Data items
▼

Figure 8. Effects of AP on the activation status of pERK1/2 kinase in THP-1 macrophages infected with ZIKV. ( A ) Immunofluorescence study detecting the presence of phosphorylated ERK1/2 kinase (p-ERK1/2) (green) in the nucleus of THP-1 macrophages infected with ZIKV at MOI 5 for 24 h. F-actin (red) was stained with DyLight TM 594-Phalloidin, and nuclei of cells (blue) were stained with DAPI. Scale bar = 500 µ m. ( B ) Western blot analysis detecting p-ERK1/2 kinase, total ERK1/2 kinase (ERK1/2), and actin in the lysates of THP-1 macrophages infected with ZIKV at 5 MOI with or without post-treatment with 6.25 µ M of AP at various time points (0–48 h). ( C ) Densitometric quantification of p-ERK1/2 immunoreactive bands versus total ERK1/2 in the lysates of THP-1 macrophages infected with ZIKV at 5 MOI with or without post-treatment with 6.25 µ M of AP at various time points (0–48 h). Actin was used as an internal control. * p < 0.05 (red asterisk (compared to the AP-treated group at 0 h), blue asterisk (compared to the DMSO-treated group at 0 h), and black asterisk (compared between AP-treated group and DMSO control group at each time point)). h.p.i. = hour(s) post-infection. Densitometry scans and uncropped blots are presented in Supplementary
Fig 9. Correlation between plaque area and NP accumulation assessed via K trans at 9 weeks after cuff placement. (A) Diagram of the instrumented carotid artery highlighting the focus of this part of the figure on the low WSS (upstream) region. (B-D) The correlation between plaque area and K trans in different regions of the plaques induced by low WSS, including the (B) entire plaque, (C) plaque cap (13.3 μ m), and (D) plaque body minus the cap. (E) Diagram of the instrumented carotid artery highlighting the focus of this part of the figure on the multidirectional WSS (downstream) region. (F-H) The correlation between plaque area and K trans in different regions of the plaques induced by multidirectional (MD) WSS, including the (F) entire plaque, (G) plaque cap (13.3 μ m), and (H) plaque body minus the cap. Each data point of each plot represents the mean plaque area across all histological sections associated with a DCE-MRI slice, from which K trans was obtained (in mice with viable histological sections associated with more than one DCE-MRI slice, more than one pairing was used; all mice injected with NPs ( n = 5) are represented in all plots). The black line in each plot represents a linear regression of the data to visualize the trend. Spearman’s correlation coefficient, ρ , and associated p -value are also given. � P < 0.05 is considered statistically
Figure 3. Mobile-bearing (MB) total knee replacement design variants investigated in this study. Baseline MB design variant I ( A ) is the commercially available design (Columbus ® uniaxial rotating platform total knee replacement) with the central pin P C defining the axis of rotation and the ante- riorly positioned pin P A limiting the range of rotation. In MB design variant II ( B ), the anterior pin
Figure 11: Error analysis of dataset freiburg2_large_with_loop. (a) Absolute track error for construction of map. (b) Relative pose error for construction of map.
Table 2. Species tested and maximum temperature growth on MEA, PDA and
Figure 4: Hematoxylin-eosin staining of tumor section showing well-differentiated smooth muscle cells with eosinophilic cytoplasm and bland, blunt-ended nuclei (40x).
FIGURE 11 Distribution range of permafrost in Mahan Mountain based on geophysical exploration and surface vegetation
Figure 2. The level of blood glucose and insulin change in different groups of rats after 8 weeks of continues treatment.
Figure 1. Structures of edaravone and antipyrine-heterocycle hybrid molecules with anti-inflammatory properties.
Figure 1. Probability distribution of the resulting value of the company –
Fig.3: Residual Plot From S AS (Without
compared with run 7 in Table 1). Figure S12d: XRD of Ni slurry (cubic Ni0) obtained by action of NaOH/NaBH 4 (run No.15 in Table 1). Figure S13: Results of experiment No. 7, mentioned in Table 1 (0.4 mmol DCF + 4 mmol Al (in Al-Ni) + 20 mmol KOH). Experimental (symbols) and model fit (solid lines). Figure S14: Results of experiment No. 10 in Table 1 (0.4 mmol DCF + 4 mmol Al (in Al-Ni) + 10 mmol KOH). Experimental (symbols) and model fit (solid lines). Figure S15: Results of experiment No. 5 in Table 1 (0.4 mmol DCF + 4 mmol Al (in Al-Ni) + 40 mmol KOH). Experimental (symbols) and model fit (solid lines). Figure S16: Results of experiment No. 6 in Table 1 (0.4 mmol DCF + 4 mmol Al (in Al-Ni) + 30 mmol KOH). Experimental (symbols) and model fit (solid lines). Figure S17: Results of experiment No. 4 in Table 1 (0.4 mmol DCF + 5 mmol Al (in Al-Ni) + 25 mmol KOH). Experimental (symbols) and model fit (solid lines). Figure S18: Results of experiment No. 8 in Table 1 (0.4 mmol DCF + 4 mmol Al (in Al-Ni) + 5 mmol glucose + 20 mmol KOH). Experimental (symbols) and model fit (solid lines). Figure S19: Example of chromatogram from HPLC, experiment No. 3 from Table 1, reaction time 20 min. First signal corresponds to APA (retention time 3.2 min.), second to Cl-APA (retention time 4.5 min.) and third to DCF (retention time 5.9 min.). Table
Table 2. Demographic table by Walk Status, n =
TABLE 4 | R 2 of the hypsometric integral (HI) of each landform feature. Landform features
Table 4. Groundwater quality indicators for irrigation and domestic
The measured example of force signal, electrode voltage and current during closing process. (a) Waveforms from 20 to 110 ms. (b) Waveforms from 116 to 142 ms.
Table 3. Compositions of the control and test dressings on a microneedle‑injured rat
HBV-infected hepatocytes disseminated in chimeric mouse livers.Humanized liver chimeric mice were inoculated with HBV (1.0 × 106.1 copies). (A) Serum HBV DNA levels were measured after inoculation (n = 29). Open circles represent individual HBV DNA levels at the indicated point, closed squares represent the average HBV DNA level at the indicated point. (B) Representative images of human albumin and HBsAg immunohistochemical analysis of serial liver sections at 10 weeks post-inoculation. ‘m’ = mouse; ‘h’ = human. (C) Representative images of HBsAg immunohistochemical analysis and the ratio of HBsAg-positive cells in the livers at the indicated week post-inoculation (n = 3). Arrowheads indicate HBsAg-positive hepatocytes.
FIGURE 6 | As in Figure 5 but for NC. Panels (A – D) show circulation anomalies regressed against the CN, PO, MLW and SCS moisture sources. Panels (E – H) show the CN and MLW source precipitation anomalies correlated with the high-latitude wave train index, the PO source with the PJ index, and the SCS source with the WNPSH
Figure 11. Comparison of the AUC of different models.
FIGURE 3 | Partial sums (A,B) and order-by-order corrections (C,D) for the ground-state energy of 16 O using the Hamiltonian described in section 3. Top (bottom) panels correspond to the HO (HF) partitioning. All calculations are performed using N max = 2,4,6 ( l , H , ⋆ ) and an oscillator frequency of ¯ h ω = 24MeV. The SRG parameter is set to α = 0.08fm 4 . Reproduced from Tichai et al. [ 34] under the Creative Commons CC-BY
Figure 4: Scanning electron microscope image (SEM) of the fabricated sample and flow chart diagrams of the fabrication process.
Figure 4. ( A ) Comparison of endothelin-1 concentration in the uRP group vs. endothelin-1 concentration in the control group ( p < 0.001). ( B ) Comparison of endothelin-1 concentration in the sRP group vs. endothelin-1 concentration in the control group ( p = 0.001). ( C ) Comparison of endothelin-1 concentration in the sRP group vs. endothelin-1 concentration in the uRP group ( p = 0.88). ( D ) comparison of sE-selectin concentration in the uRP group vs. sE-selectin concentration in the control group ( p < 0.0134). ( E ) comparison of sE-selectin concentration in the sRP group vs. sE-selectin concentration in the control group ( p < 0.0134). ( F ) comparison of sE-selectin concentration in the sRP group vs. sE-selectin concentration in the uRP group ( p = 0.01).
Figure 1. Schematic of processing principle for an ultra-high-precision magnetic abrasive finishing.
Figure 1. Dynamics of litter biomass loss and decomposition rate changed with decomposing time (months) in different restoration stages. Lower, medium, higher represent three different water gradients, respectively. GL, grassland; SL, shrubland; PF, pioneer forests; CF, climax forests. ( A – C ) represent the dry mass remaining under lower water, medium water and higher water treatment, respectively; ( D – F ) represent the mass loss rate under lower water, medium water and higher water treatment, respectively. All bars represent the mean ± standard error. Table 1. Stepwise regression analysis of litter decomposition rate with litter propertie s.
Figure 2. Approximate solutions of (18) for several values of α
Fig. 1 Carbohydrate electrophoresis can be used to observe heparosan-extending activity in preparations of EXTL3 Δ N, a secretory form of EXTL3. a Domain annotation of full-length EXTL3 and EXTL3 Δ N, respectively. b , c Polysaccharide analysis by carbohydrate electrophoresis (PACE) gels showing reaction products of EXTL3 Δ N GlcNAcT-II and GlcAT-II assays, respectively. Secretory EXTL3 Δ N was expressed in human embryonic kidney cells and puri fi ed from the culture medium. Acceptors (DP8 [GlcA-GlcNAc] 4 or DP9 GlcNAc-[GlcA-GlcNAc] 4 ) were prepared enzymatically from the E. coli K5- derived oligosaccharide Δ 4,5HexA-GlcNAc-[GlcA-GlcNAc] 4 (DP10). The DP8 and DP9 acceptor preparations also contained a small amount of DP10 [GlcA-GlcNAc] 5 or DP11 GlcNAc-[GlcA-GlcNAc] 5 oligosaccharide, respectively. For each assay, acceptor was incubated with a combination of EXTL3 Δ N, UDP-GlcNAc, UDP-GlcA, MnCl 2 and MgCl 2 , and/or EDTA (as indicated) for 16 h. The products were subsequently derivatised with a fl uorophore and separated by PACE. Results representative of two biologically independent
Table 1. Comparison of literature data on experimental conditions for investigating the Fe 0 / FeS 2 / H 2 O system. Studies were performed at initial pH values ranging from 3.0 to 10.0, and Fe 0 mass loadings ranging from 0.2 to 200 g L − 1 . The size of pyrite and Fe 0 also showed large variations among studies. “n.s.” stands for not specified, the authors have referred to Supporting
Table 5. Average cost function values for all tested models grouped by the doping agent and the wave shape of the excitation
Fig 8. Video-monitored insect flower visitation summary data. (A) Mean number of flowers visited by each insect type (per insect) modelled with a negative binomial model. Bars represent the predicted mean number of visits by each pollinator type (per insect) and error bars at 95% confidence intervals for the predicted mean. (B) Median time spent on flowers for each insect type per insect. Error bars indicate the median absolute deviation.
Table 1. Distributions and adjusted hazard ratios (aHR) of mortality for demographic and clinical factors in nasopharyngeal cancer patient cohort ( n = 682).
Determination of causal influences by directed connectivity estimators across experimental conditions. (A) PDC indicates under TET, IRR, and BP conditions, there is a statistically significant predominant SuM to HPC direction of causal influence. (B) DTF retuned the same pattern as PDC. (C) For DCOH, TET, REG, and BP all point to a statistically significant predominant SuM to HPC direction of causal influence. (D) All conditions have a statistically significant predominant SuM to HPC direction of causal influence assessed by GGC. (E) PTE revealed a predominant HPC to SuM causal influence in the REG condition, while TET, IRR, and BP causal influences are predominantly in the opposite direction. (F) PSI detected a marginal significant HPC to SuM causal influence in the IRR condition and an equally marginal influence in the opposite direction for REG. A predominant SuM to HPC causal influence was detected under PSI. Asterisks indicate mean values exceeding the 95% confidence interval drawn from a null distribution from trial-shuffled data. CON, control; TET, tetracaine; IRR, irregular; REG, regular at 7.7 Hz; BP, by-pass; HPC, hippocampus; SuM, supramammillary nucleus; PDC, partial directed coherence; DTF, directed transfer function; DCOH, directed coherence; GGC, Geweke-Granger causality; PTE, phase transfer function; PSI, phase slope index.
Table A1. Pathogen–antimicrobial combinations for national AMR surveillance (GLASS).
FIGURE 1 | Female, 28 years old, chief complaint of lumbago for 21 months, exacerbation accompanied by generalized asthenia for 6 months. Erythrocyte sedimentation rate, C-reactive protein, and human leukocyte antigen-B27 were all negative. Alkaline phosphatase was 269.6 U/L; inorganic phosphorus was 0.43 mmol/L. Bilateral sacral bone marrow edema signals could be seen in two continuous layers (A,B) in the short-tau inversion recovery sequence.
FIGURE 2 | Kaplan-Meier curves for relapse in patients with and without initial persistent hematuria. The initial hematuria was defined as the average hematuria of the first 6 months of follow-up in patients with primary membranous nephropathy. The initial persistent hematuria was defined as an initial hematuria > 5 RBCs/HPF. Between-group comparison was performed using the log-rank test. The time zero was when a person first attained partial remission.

▲

* WORK REQUEST
Tally the lines of the entries that include the word "models" and give only the total.

* SOLUTION FOR THIS PROBLEM
2